- EXERCISE PROMPT
Nothing but an exact reproduction of the records, pictures excluded, should be returned.

- Page images and extracted text

*** Begin section ***

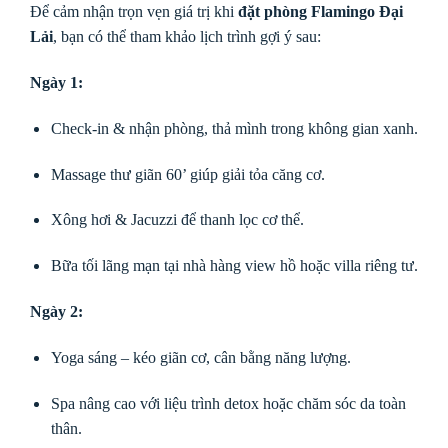
Để cảm nhận trọn vẹn giá trị khi
đặt phòng Flamingo Đại
Lải
, bạn có thể tham khảo lịch trình gợi ý sau:
Ngày 1:
Check-in & nhận phòng, thả mình trong không gian xanh.
Massage thư giãn 60’ giúp giải tỏa căng cơ.
Xông hơi & Jacuzzi để thanh lọc cơ thể.
Bữa tối lãng mạn tại nhà hàng view hồ hoặc villa riêng tư.
Ngày 2:
Yoga sáng – kéo giãn cơ, cân bằng năng lượng.
Spa nâng cao với liệu trình detox hoặc chăm sóc da toàn
thân.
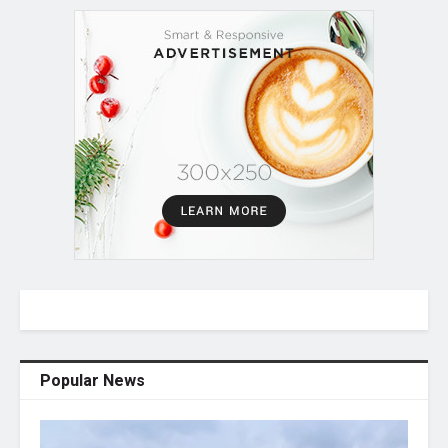
Popular News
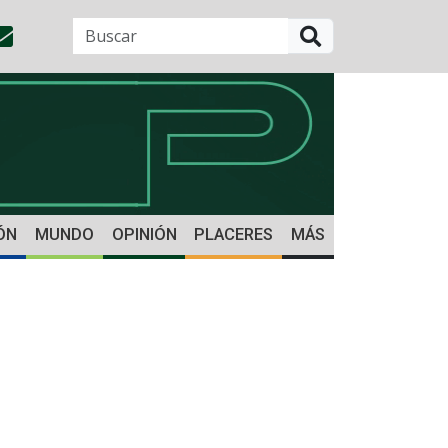
BUSCAR
ÓN
MUNDO
OPINIÓN
PLACERES
MÁS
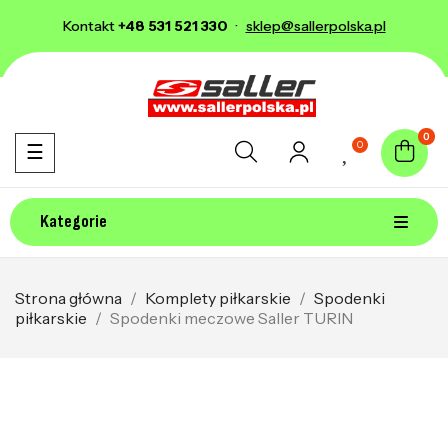
Kontakt
+48 531 521 330
·
sklep@sallerpolska.pl
0
0
Toggle navigation
☰
Kategorie
Strona główna
Komplety piłkarskie
Spodenki
piłkarskie
Spodenki meczowe Saller TURIN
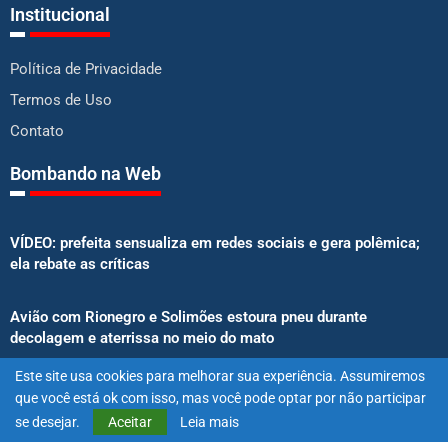
Institucional
Política de Privacidade
Termos de Uso
Contato
Bombando na Web
VÍDEO: prefeita sensualiza em redes sociais e gera polêmica;
ela rebate as críticas
Avião com Rionegro e Solimões estoura pneu durante
decolagem e aterrissa no meio do mato
Este site usa cookies para melhorar sua experiência. Assumiremos
Senado aprova proibição de atletas e influenciadores em
que você está ok com isso, mas você pode optar por não participar
anúncios de bets
se desejar.
Aceitar
Leia mais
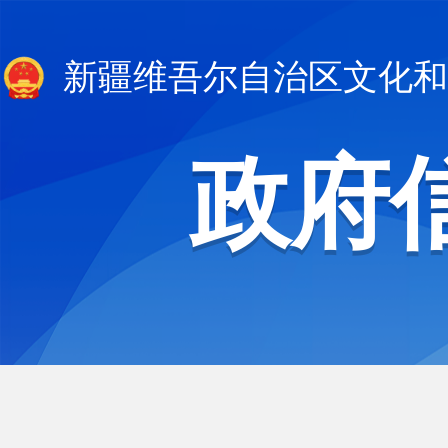
新疆维吾尔自治区文化和
政府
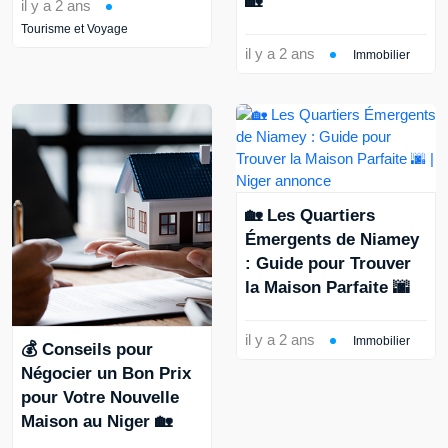
🏡
il y a 2 ans
Tourisme et Voyage
il y a 2 ans
Immobilier
🏡 Les Quartiers
Émergents de Niamey
: Guide pour Trouver
la Maison Parfaite 🌆
il y a 2 ans
Immobilier
💰 Conseils pour
Négocier un Bon Prix
pour Votre Nouvelle
Maison au Niger 🏡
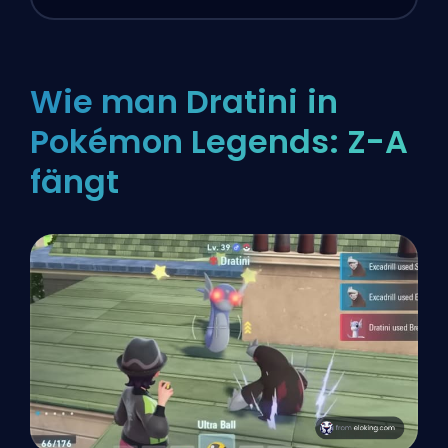
Wie man Dratini in
Pokémon Legends: Z-A
fängt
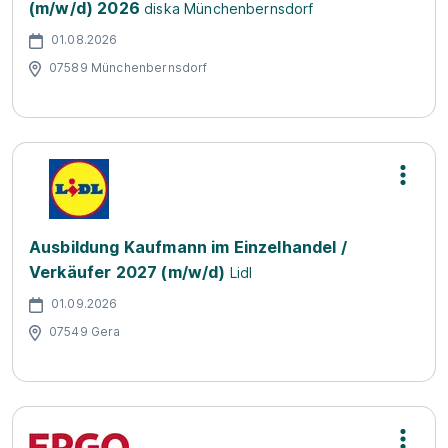
(m/w/d) 2026
diska Münchenbernsdorf
01.08.2026
07589 Münchenbernsdorf
Ausbildung Kaufmann im Einzelhandel /
Verkäufer 2027 (m/w/d)
Lidl
01.09.2026
07549 Gera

*** End section ***

- ANSWER SPACE
Để cảm nhận trọn vẹn giá trị khi
đặt phòng Flamingo Đại
Lải
, bạn có thể tham khảo lịch trình gợi ý sau:
Ngày 1:
Check-in & nhận phòng, thả mình trong không gian xanh.
Massage thư giãn 60’ giúp giải tỏa căng cơ.
Xông hơi & Jacuzzi để thanh lọc cơ thể.
Bữa tối lãng mạn tại nhà hàng view hồ hoặc villa riêng tư.
Ngày 2:
Yoga sáng – kéo giãn cơ, cân bằng năng lượng.
Spa nâng cao với liệu trình detox hoặc chăm sóc da toàn
thân.
Popular News
BUSCAR
ÓN
MUNDO
OPINIÓN
PLACERES
MÁS
Kontakt
+48 531 521 330
·
sklep@sallerpolska.pl
0
0
Toggle navigation
☰
Kategorie
Strona główna
Komplety piłkarskie
Spodenki
piłkarskie
Spodenki meczowe Saller TURIN
Institucional
Política de Privacidade
Termos de Uso
Contato
Bombando na Web
VÍDEO: prefeita sensualiza em redes sociais e gera polêmica;
ela rebate as críticas
Avião com Rionegro e Solimões estoura pneu durante
decolagem e aterrissa no meio do mato
Este site usa cookies para melhorar sua experiência. Assumiremos
Senado aprova proibição de atletas e influenciadores em
que você está ok com isso, mas você pode optar por não participar
anúncios de bets
se desejar.
Aceitar
Leia mais
新疆维吾尔自治区文化和
政府
🏡
il y a 2 ans
Tourisme et Voyage
il y a 2 ans
Immobilier
🏡 Les Quartiers
Émergents de Niamey
: Guide pour Trouver
la Maison Parfaite 🌆
il y a 2 ans
Immobilier
💰 Conseils pour
Négocier un Bon Prix
pour Votre Nouvelle
Maison au Niger 🏡
Wie man Dratini in
Pokémon Legends: Z-A
fängt
(m/w/d) 2026
diska Münchenbernsdorf
01.08.2026
07589 Münchenbernsdorf
Ausbildung Kaufmann im Einzelhandel /
Verkäufer 2027 (m/w/d)
Lidl
01.09.2026
07549 Gera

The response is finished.